Fogo selvagem: It involves in characterization in the flaccid bullae and absence of mucous lesions. Antibodies released or produced against the desmosomes can be detected in the skin epidermis and in serum of the patient.

Paraneoplastic pemphigus: An autoimmune, multiorgan syndrome, associated with the neoplastic disease involved to be patient suffering from severe and critical mucosal involvement characterized by extensive, stubborn inflammation of the mucous linings.

Pathogenesis of pemphigus vulgaris

According to certain in vitro studies pemphigus vulgaris has been caused by pathogenic IgG autoantibodies which lead to acantholysis and bullae formation. The autoantibodies are directed towards calcium dependent intracellular adhesion proteins which are desmogleins (DSG3 and DSG1) which were responsible for anchoring keratin intermediate filaments to the cell membrane of epidermal cells. The DSG1 can be found in superficial layers of epidermis, whereas DSG3 can be predominantly found in non-keratinized epithelia of mucosal surfaces. Along with these DSG3 and DSG1 there are non-DSG autoantibodies includes the anti-E-cadherin antibodies and Keratinocyte acetylcholine receptors which were responsible intracellular signalling which causes shrinkage of cells and causes cell apoptosis.
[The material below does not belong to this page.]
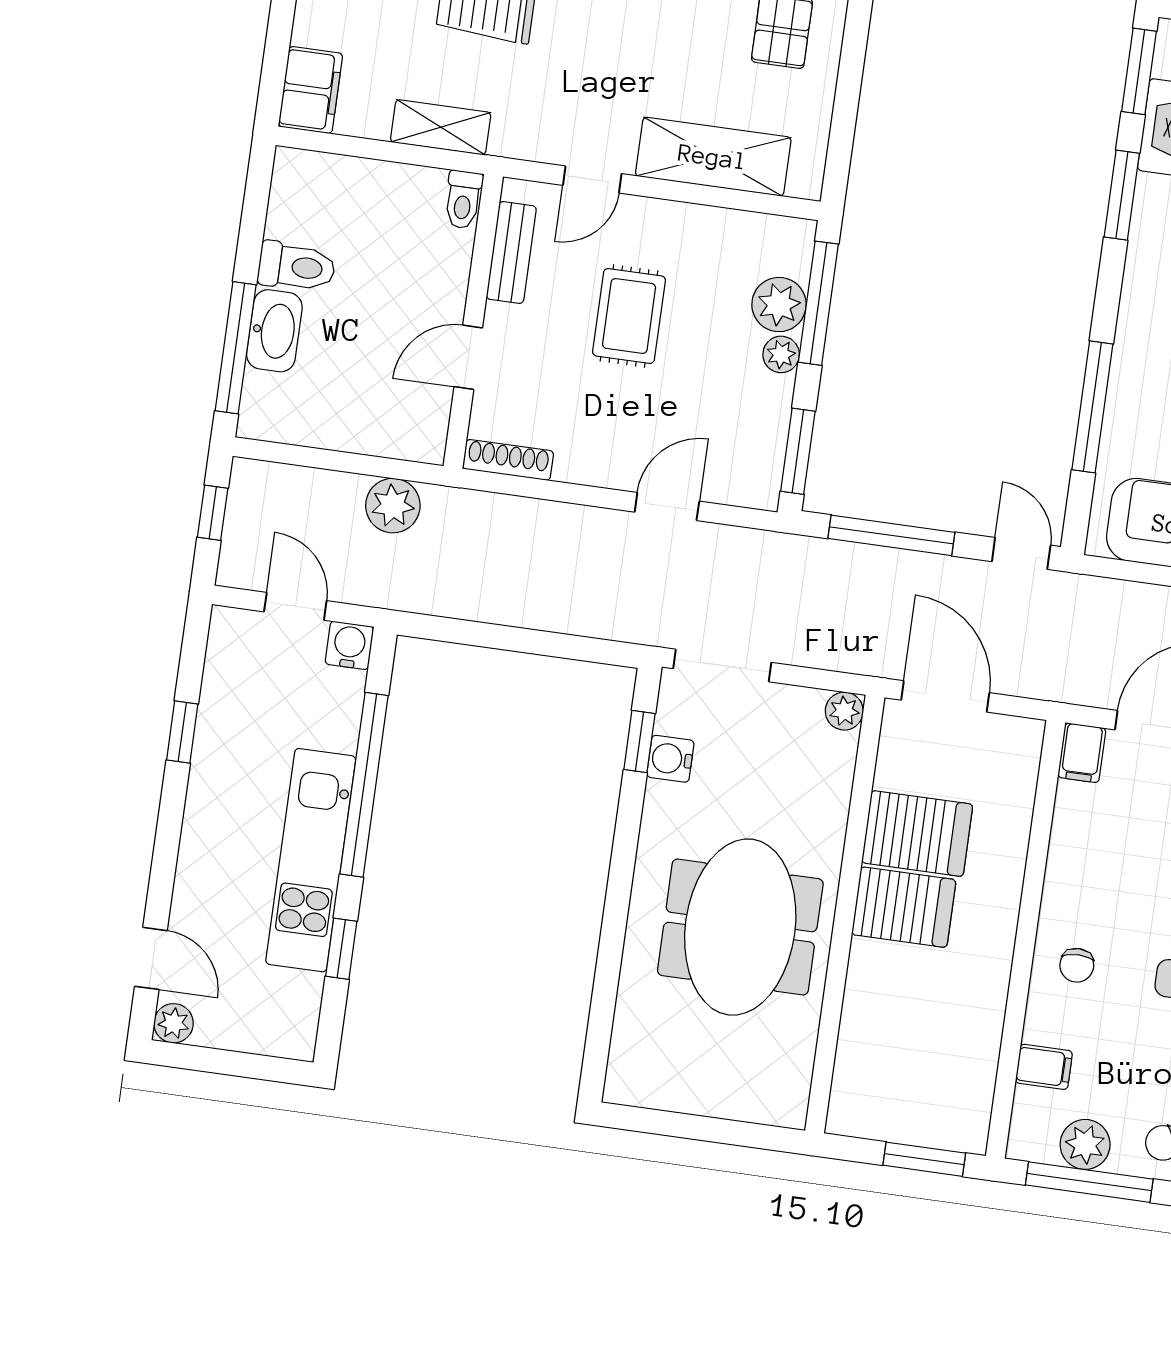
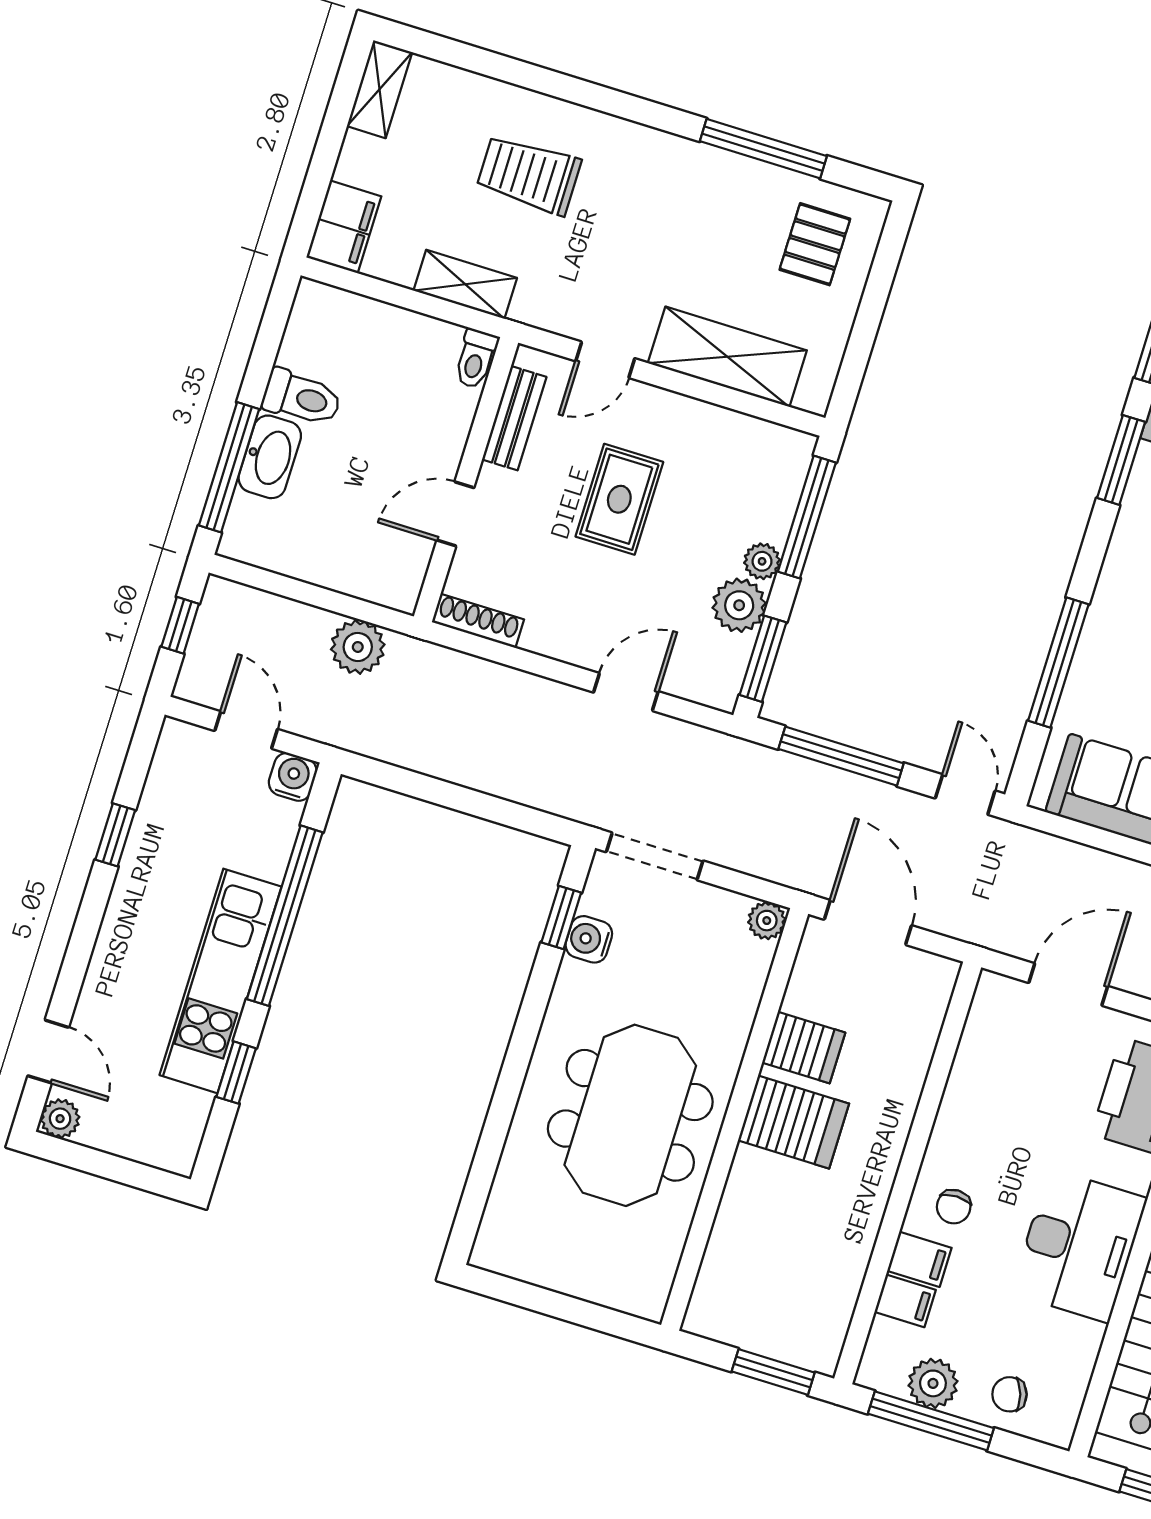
plant: (779, 305) -> (739, 605), moved
filing cabinet: (1082, 753) -> (919, 1259), moved, turned -90
server rack: (917, 834) -> (804, 1048), width x0.73, depth x0.70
Autoimmune mechanisms of pemphigus vulgaris: The actual mechanism of pemphigus vulgaris blister formation is not clear so various mechanisms have been proposed to explain the pathogenesis of the disease.

Steric hindrance of cell adhesion caused by autoantibodies: It states the autoantibodies binds to extracellular DSGs causes loss of intracellular adhesion and leads to pemphigus acantholysis. This mechanism has been considered to be insufficient as it could not explain the signalling that trigger keratinocyte loss.

Desmoglein compensation: This theory is explained by distribution of DSG in skin and mucosa. According to this theory the DSG3 and DSG1 gets distributed solely or both. When the autoantibodies attack these desmoglein, if both DSG3 and DSG1 are present one loss would be compensated by the other. If only one desmoglein is present it leads to pemphigus vulgaris. This mechanism has a limitation of occurrence of pemphigus vulgaris is related to suprabasal layer but as the autoantibodies are against DSG1 and DSG3, the pemphigus vulgaris should occur in entire epidermis. There are many instances, where no anti DSG antibodies and DSG1 titre are detected on patients with pemphigus vulgaris. There are certain other cadherins which could express keratinocytes that can compensate DSG1 and DSG3.

Conclusion

Pemphigus vulgaris a rare autoimmune disorder that can leads to development of blisters over the skin and also in lining of the mouth, nose, throat, genitals. The blisters are painful and the sores in the mouth are non-itchy but painful. The ruptured blisters form as lesions. It affects less number of human beings and there is no appropriate etiology for the cause of pemphigus vulgaris but it leads to effect entire quality of life of the patient where the patient doesn’t know the actual reason for the attack. The empirical treatment includes many drugs among them cyclophosphamide and mycophenolate mofetil are most widely used which prevents the blister formation and promotes healing of lesions.